**** Data provided ****

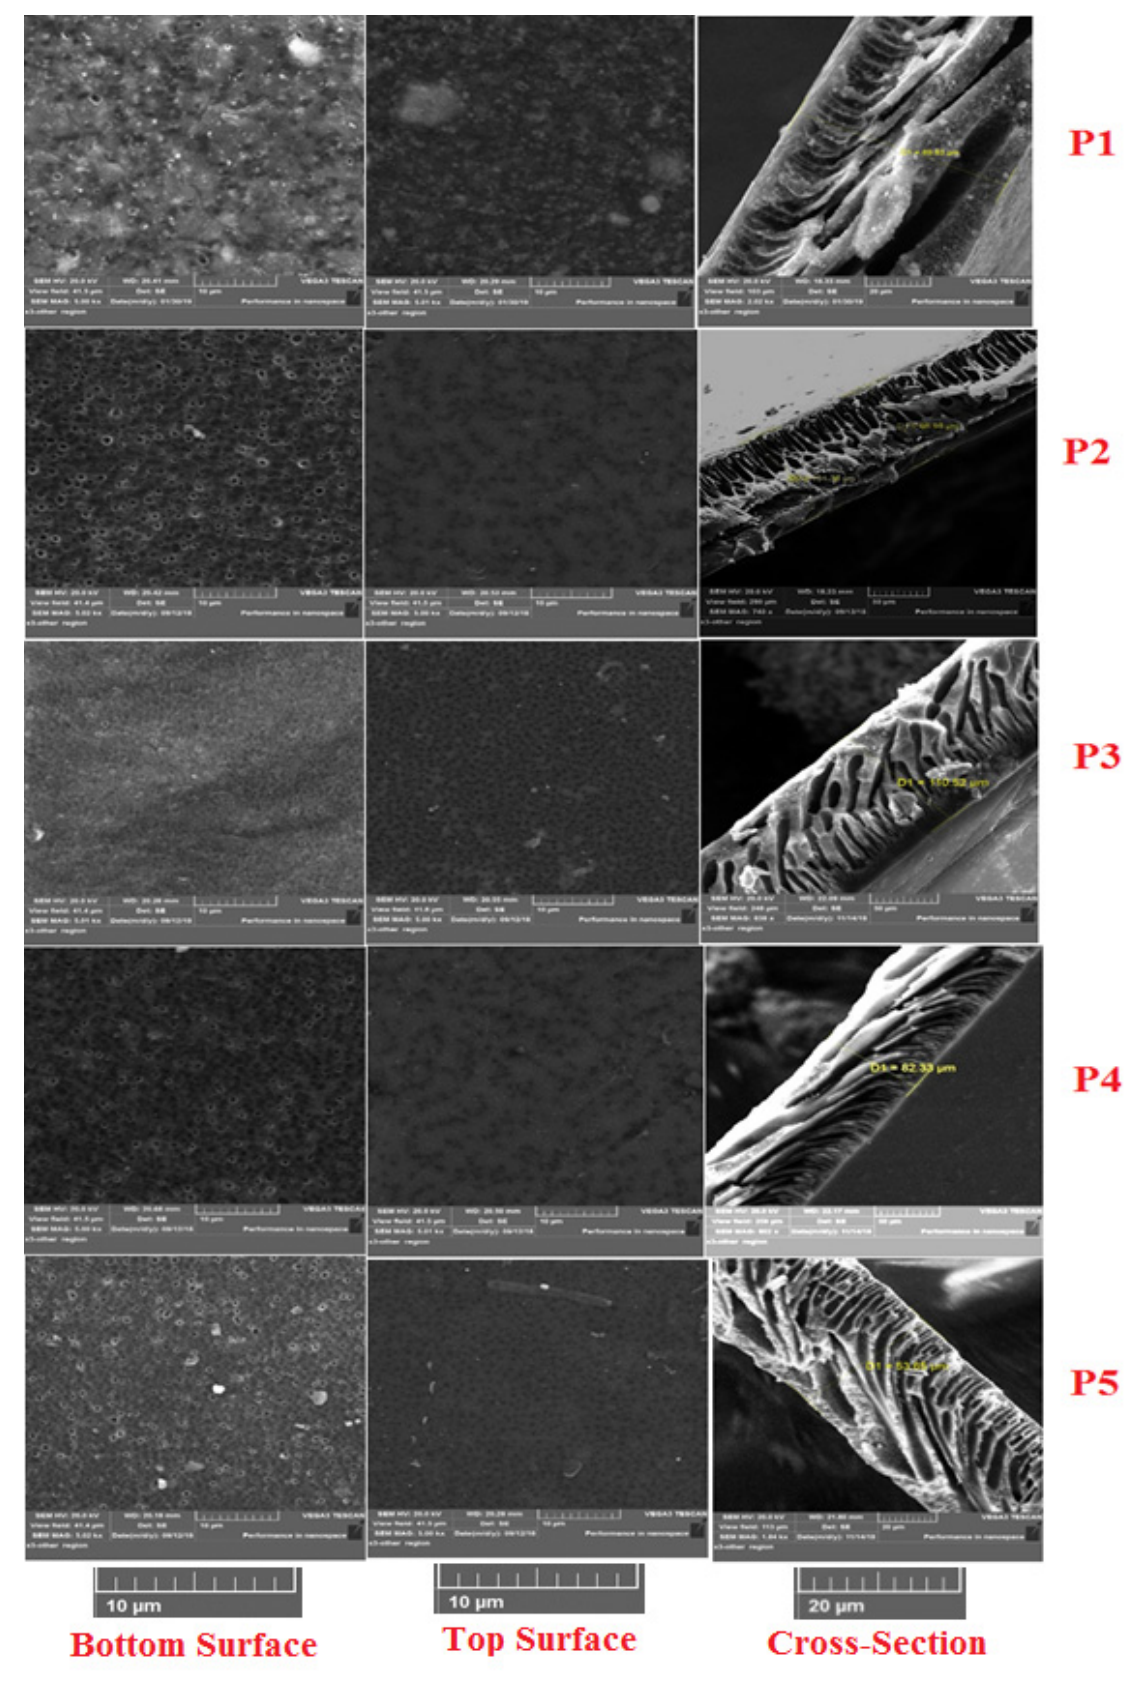
Figure 1. Scanning electron microscopy (SEM) images of PPSU and PPSU-PES membranes at various PES contents.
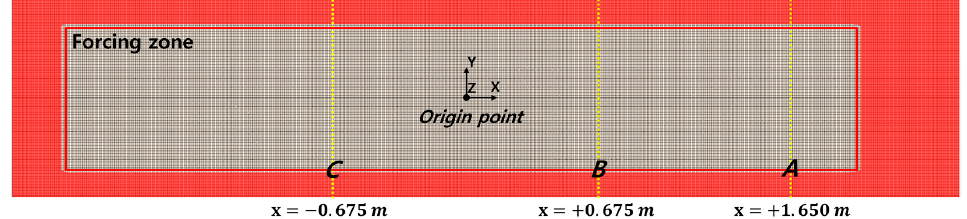
Figure 10. Computation domain in waves through grid sensitivity analysis.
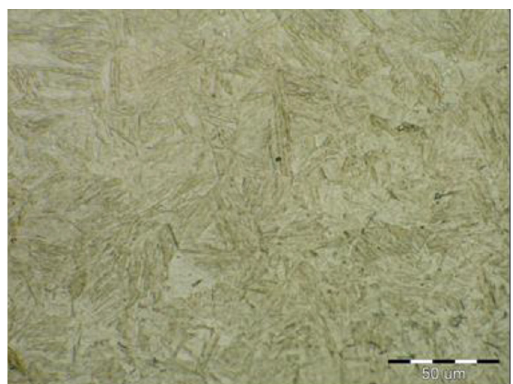
Figure 20. Microstructure in the middle of weld metal area formed by martensite and bainite (TRIP).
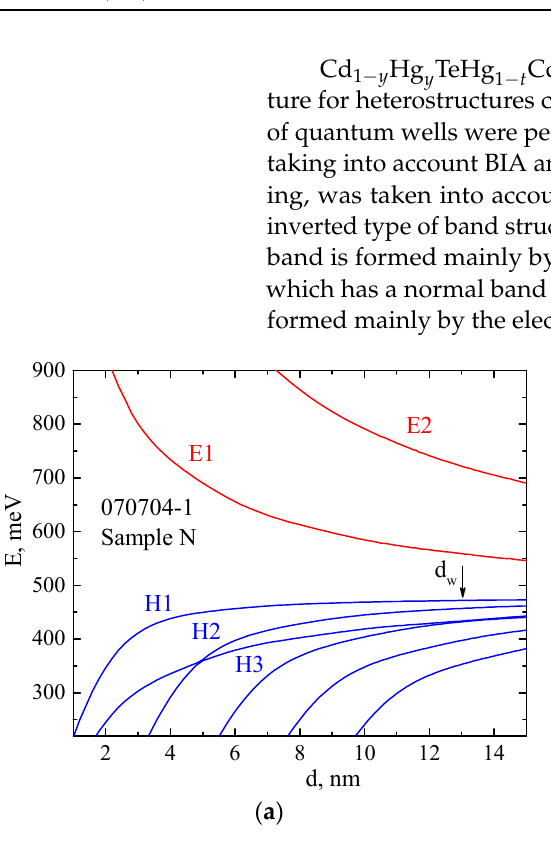
Figure 1. Energies of size-quantized subbands at k = 0 as a function of the Hg (cid:2869)(cid:2879)(cid:3047) Cd (cid:3047) Te quantum well width for t = 0.15 (Sample N) ( a ) and t = 0.05 (Sample I) ( b ).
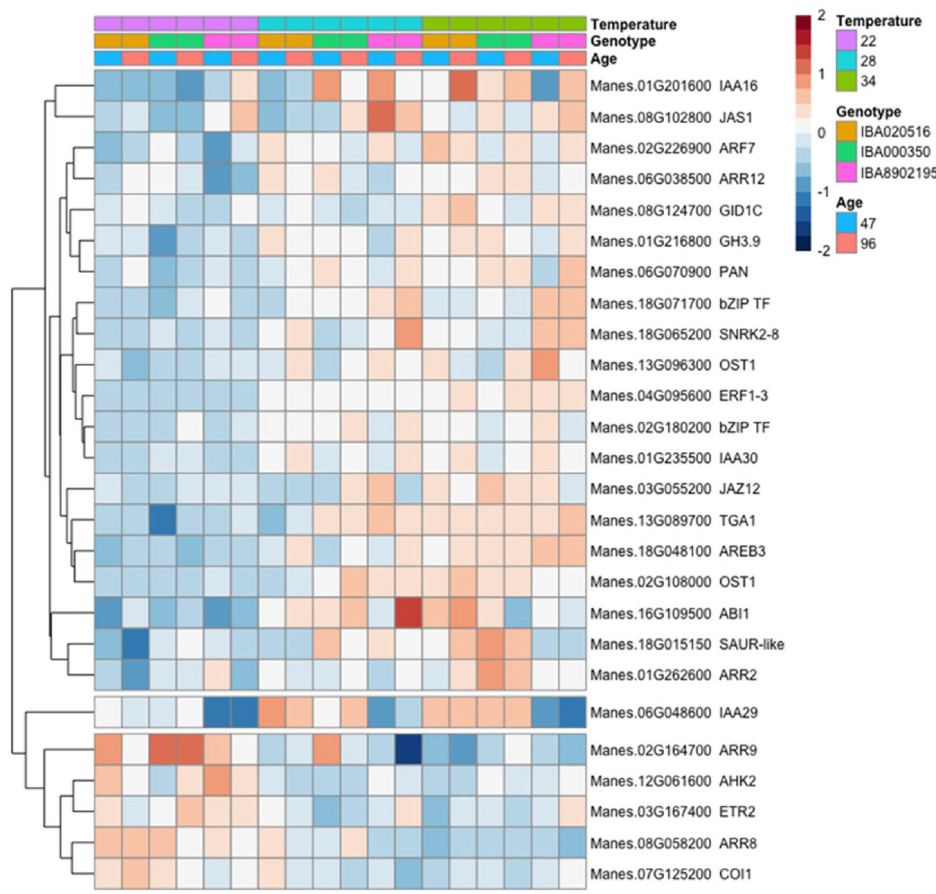
Fig 12. Relative expression (log 2 scale) of differentially expressed hormone signaling genes in response to controlled-environment temperature (22, 28 or 34˚C), genotype (‘516, ‘350, ‘2195), and timepoint of development (47 and 96 DAP). Each gene is identified by its Manihot esculenta number (Manes) and its closest Arabidopsis homolog. Color scale indicates log 2 fold changes. Legend in header indicates color coding of variables.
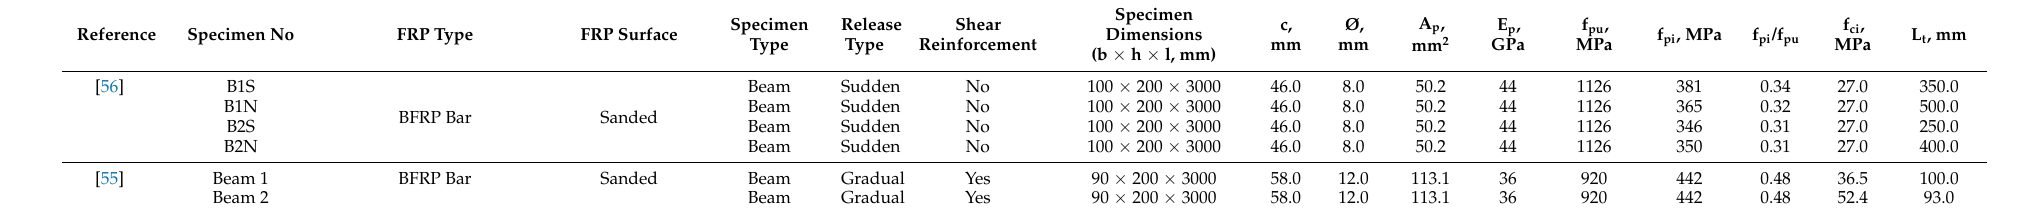
Table 5. Geometrical, mechanical properties of the material and transfer lengths of specimens with pretensioned BFRP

****

= Assigned task =
Return all lines from the material that contain "Figure".

= Answer below =
Figure 1. Scanning electron microscopy (SEM) images of PPSU and PPSU-PES membranes at various PES contents.
Figure 10. Computation domain in waves through grid sensitivity analysis.
Figure 20. Microstructure in the middle of weld metal area formed by martensite and bainite (TRIP).
Figure 1. Energies of size-quantized subbands at k = 0 as a function of the Hg (cid:2869)(cid:2879)(cid:3047) Cd (cid:3047) Te quantum well width for t = 0.15 (Sample N) ( a ) and t = 0.05 (Sample I) ( b ).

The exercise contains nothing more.